When you are tracing your family roots you may even run into a distant family member who is doing family research. It's a popular hobby, so don't be surprised; you can help each other out by exchanging notes. You will find the internet is an absolute wealth of information when you want to search your family history. Many old historical records have been scanned or transcribed and uploaded onto the internet for you to search through. In years past, you would have traveled to far off places or hired a researcher to dig up these old records. Now you can do it from the comfort of your own home although sometimes you have to pay in order to access certain databases. To use one of these databases, enter your ancestor's name and any other data you know, like a birth date, into a form and then run a search. You may get excited when you see the results, but don't assume just because the information matches that it is actually the ancestor you are looking for. Misspellings in old record books are very common. Not only that, some of them recorded ages by the actual age rather than birthdates. That can cause the age to be off by a year or so depending upon when the record book entry was made.
Another thing to keep in mind is that even though your ancestors may have stayed put, the name of the city, territory, or state may have changed over the years. For example, people who were born in the state of Virginia before it was divided are now found in West Virginia's records. So if you are having a difficult time finding your ancestors, be sure to see if the name of their location was changed at any time since they lived there. One good place to conduct your research is the USGenWeb Project. Their site is divided into various state and county websites. There is also a section for help in locating immigrants. This website is a repository for user submitted data and it might be in the form of family trees, birth records, death records, and marriage certificates. You may even be able to find census records here. If you don't have the time or interest in doing the research yourself, you can usually find someone on this site who can help you with conducting your search. If you already know where a particular ancestor was born, married, or died, then you can go to that local area to begin your search.
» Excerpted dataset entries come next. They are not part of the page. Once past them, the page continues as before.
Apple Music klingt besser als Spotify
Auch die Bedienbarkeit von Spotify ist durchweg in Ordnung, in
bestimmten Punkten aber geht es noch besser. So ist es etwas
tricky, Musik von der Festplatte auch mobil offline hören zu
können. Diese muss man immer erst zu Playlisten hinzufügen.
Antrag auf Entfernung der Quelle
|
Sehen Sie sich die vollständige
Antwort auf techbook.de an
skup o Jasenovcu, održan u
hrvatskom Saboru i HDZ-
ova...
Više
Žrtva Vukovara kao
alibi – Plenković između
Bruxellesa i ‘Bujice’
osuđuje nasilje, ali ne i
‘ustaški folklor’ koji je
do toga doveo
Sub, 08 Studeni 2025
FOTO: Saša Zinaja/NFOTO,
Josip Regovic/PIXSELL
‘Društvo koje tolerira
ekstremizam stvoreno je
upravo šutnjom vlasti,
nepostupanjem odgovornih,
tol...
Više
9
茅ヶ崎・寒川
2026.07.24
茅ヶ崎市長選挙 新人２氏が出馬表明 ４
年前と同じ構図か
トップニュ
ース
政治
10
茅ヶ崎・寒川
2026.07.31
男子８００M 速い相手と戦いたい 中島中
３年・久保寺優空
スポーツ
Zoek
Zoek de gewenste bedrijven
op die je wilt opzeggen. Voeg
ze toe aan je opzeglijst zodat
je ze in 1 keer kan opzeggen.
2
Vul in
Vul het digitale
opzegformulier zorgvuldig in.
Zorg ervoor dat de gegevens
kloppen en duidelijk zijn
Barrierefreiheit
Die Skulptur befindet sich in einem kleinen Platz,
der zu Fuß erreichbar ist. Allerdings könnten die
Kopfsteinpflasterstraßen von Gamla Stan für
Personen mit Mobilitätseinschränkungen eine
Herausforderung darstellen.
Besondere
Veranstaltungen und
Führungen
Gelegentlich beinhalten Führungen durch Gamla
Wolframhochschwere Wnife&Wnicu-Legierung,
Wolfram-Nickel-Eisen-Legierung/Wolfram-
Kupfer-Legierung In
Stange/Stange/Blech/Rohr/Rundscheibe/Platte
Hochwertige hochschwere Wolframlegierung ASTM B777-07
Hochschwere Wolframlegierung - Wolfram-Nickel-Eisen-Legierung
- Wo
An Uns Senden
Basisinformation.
You can try the courthouse in the area or the department of vital records for the state. It is even possible that you can get information from the church your ancestor attended. These documents can lend additional clues since birth certificates contain both parents' names and as well as the mother's maiden name. Marriage certificates also note the parents of both parties. Death records might also contain the names of parents, the spouse, and children. You can also search the social security death index. You can access one of these search engines online for free. This allows you to find an ancestor who applied for a social security card. You can pay a fee and get a copy of your ancestor's social security card application. This should give you their parents' names, where they lived when they applied, and the place and date of their birth. Another place to search is death records from obituaries, funeral homes, and cemeteries. This is helpful if you know where the person died. You can search local cemetery transcriptions online and contact the area funeral homes. Obituary records are very useful because these usually list a lot of helpful information that summarizes the person's life such as where they are buried, and the names of children, the spouse, and parents. It may seem overwhelming at first, but once you start digging into your family tree, you will be hooked. It is a lot of fun and when you make a breakthrough it can be very satisfying. Plus it is nice to know if you really are related to a famous historical person. Genealogy is a great hobby to take up and is one that usually lasts for years since your family tree is constantly growing and you can pass on information to younger generations to come.